Records provided =>
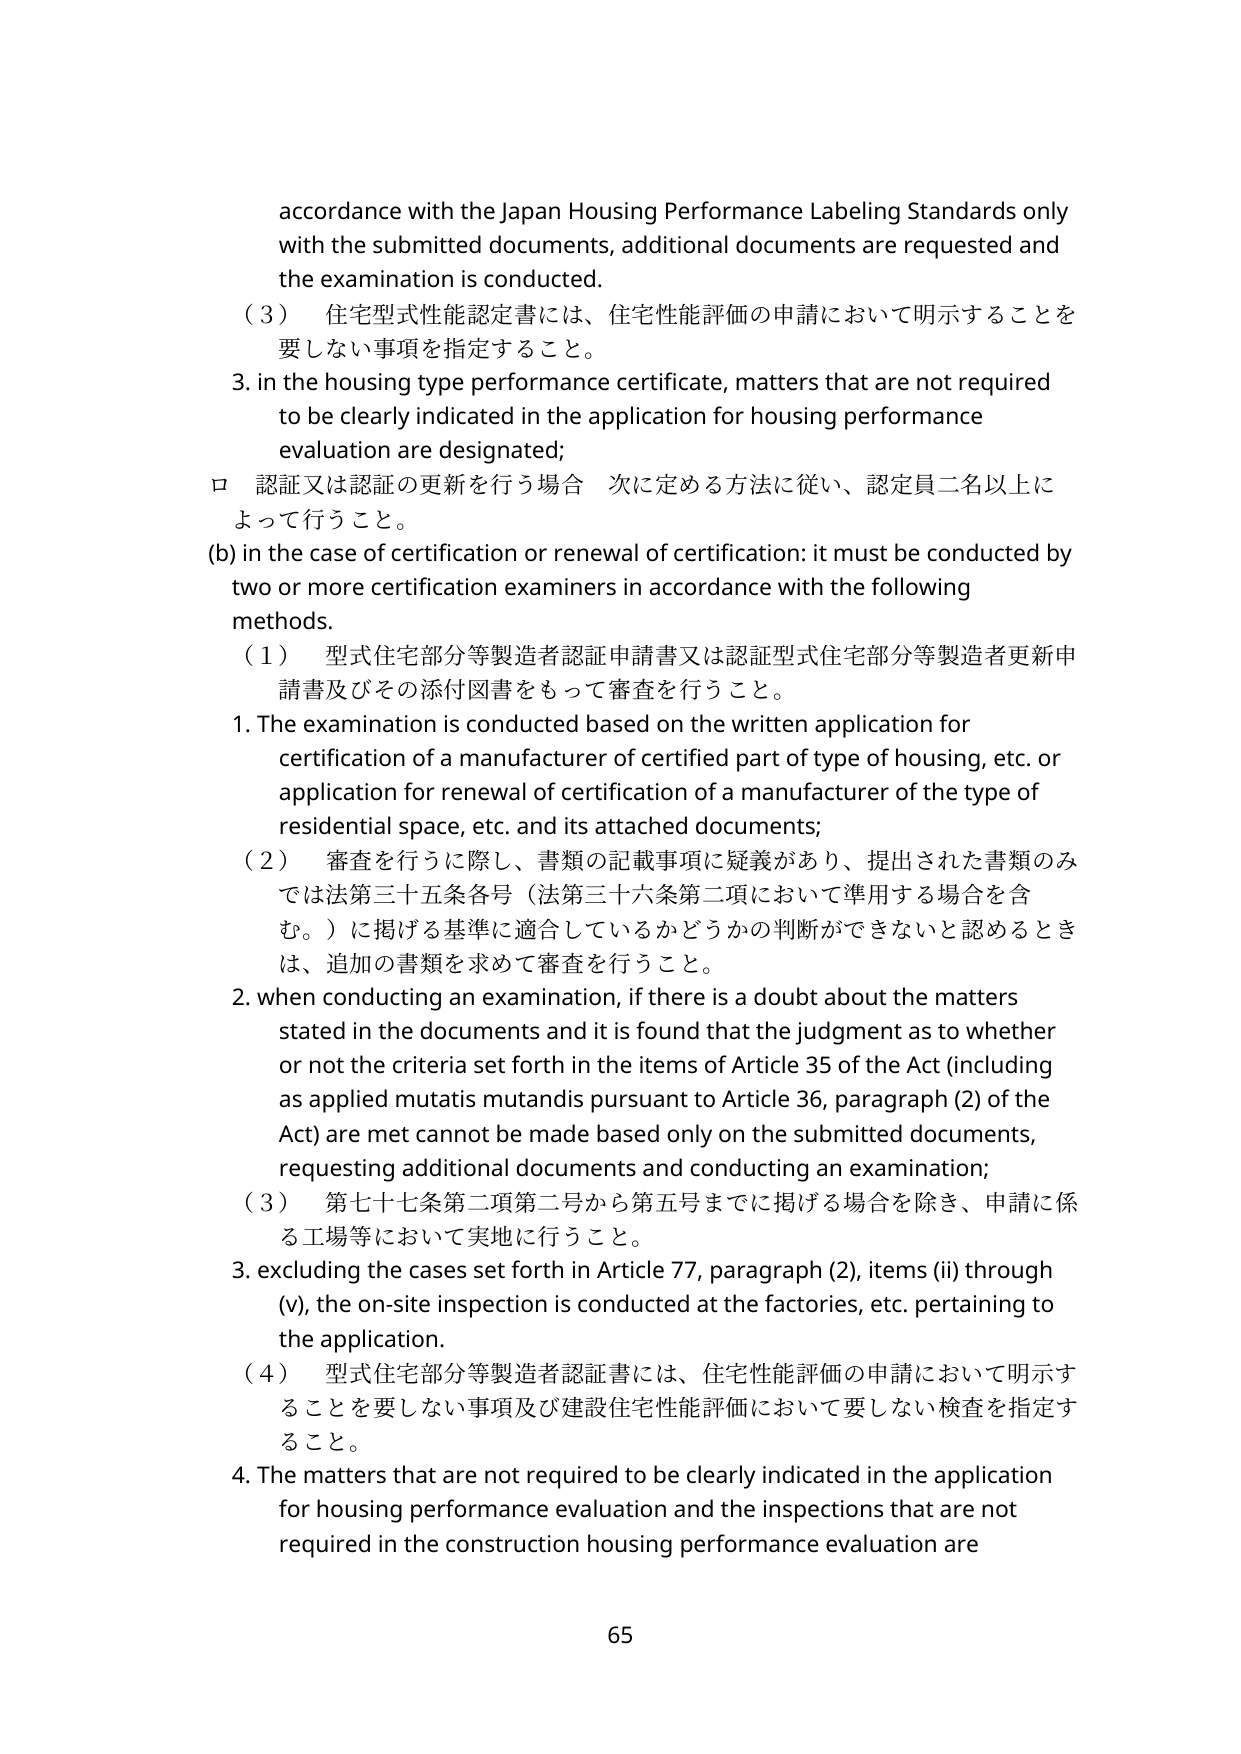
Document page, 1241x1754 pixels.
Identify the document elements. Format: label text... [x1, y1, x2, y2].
* * *
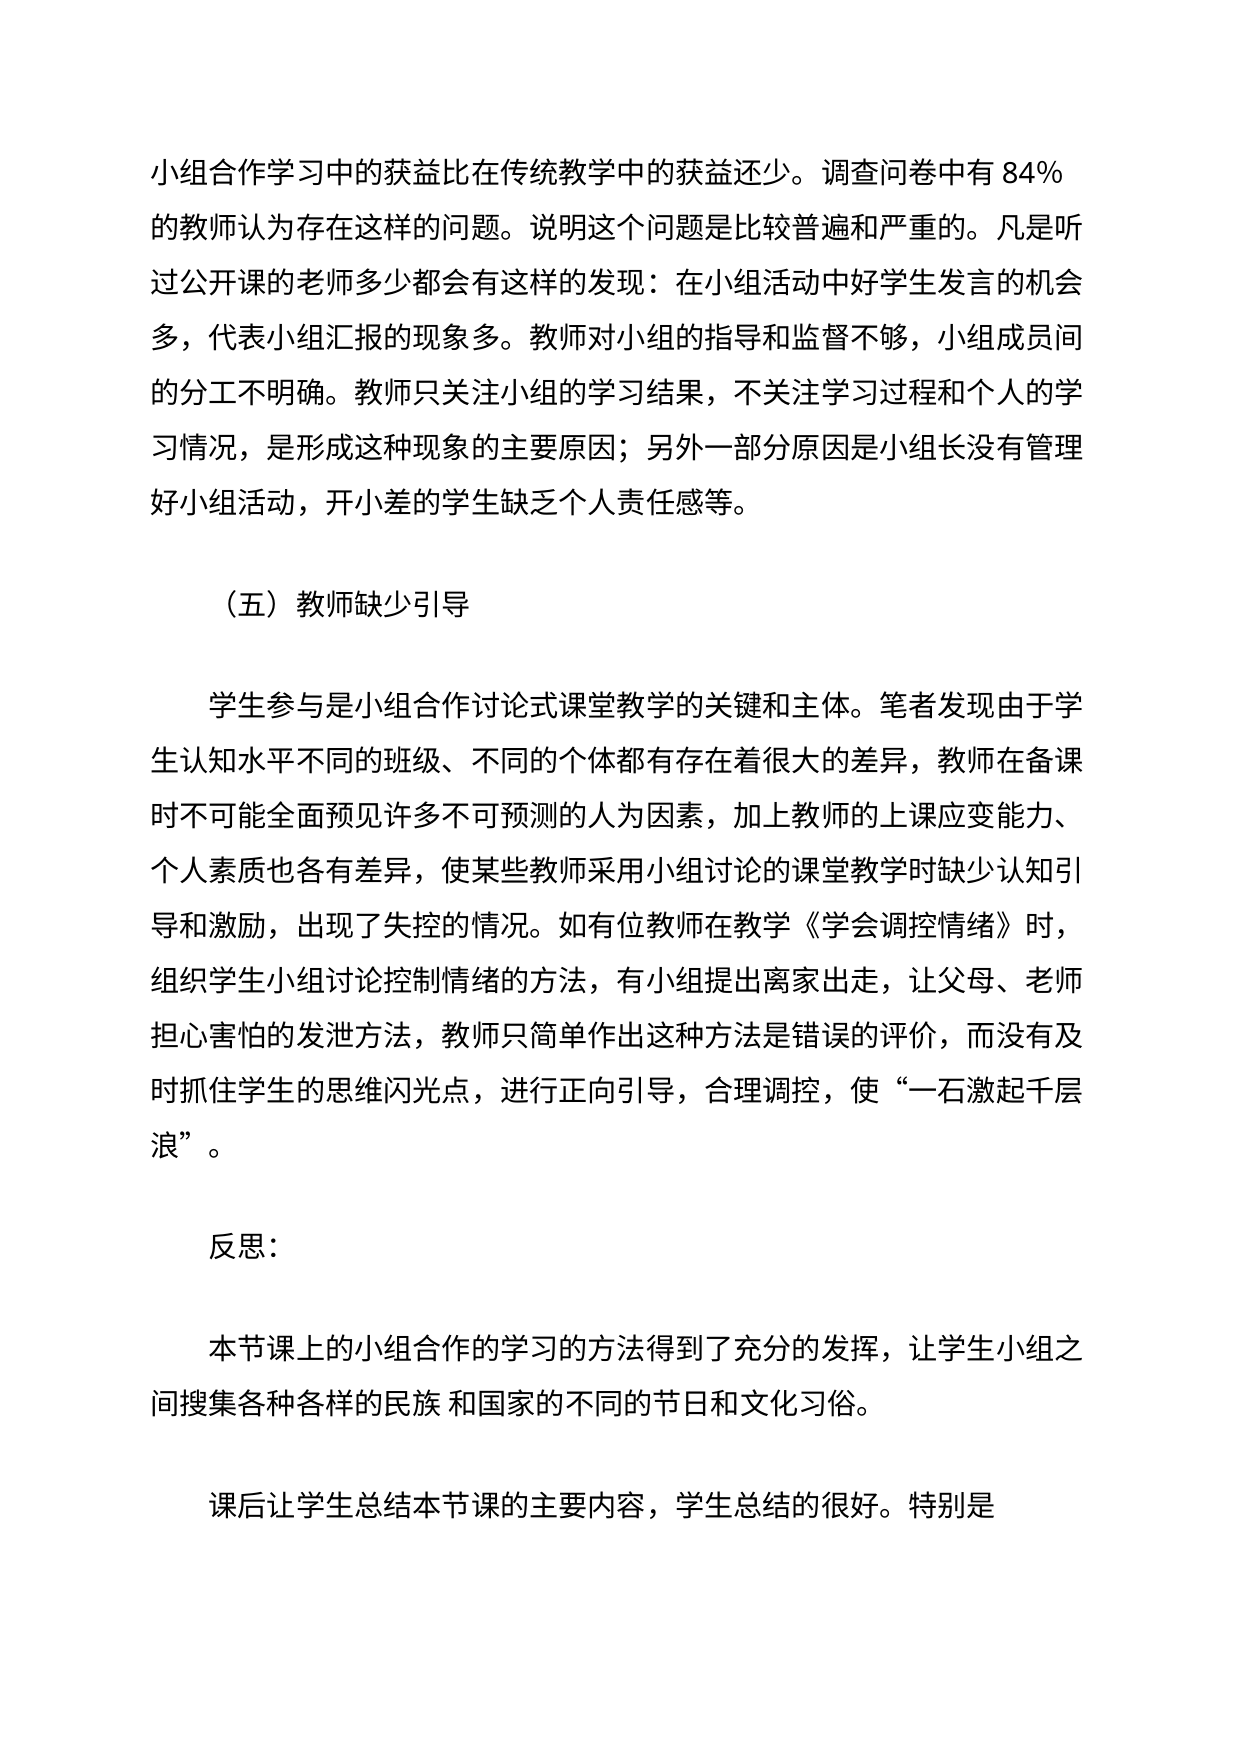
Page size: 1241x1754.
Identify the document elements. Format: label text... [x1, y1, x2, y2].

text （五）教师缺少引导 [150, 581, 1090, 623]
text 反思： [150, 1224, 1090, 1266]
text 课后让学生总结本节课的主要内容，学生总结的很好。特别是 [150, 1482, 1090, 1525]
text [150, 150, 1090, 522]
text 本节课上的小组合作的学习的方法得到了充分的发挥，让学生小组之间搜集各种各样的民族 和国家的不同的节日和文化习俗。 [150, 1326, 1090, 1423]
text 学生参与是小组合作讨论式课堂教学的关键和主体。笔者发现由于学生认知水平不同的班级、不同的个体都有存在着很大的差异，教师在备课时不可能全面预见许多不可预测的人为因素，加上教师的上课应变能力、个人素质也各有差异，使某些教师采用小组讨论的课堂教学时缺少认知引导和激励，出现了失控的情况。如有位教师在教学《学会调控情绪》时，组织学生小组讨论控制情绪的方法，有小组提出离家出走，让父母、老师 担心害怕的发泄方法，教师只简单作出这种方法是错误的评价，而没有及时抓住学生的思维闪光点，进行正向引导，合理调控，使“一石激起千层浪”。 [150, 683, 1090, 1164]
---
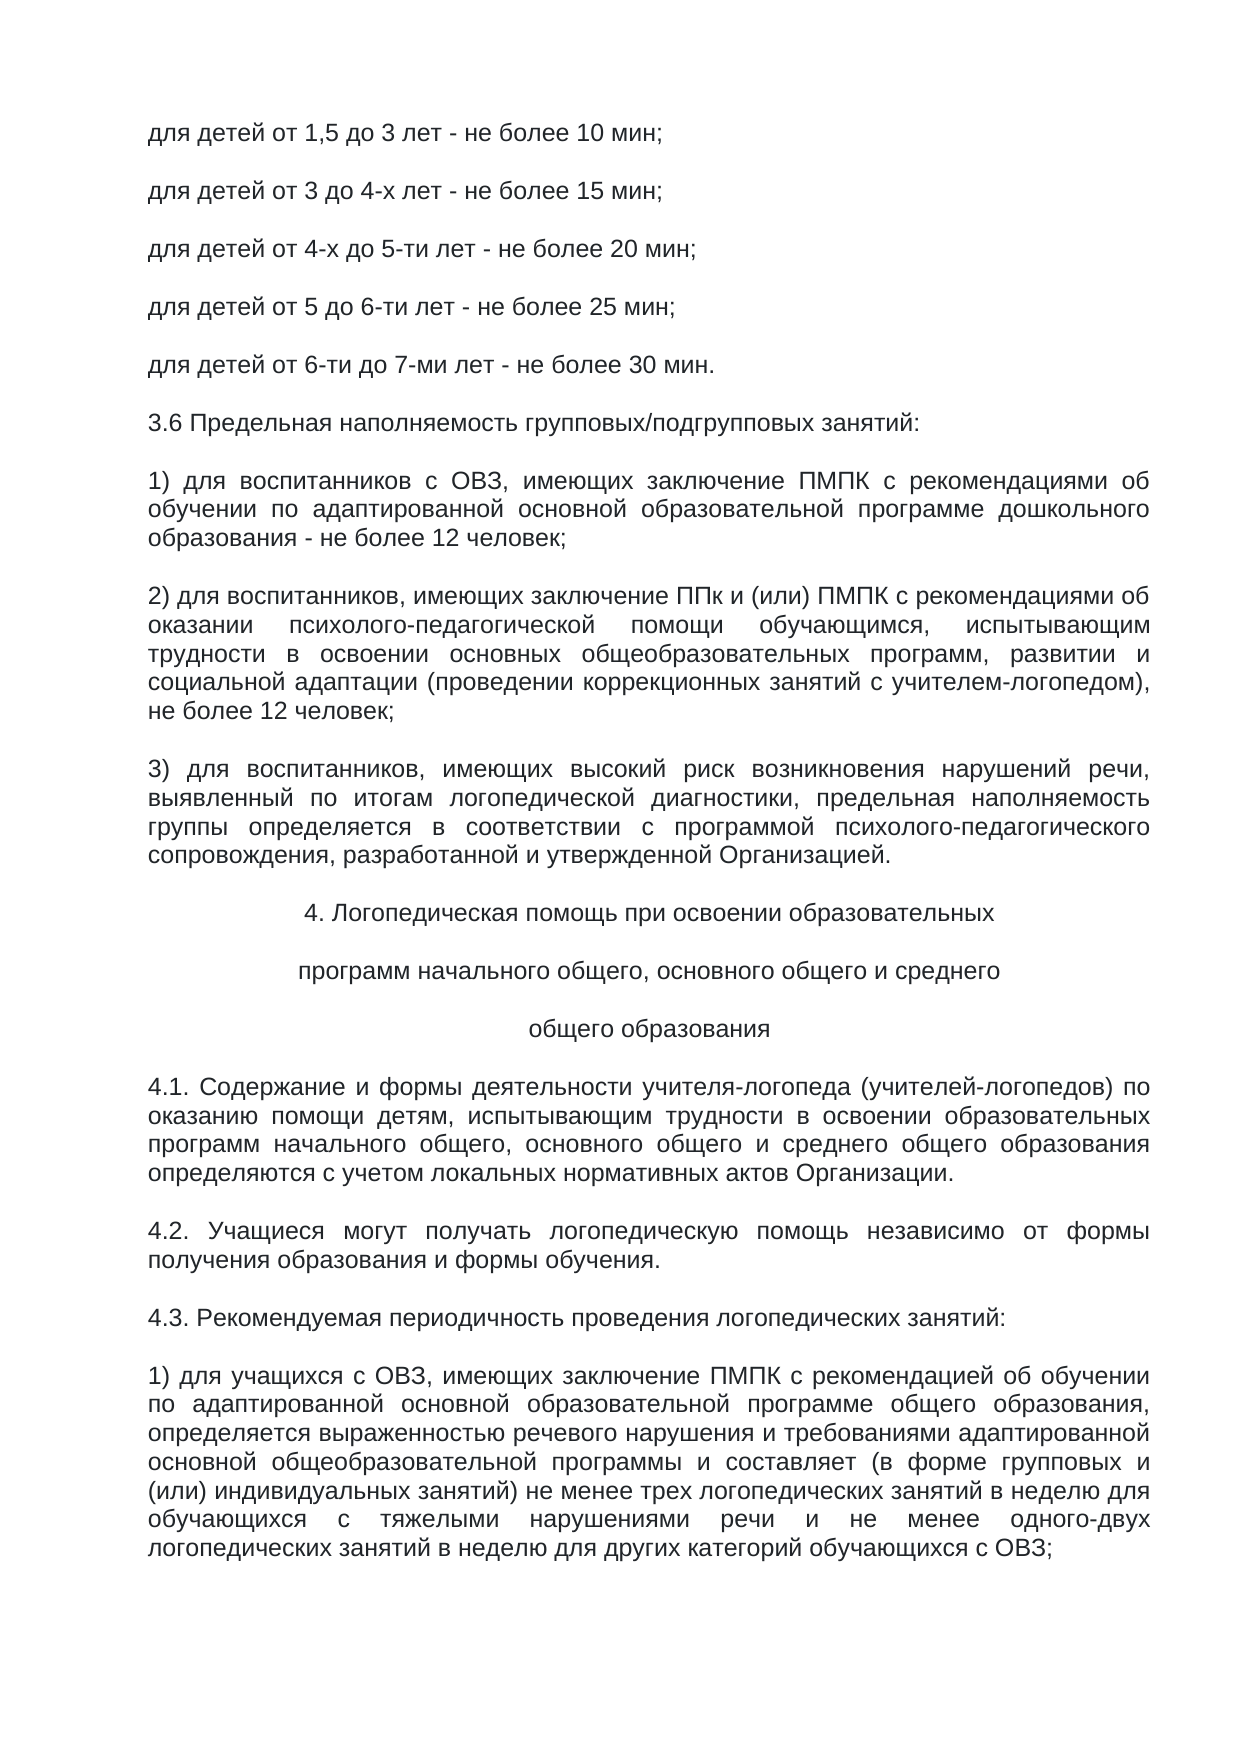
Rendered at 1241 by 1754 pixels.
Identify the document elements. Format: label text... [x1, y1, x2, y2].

Prompt => Tell how many lines of the records above hold the string "pixels". Give no other text.

Exercise solution => 2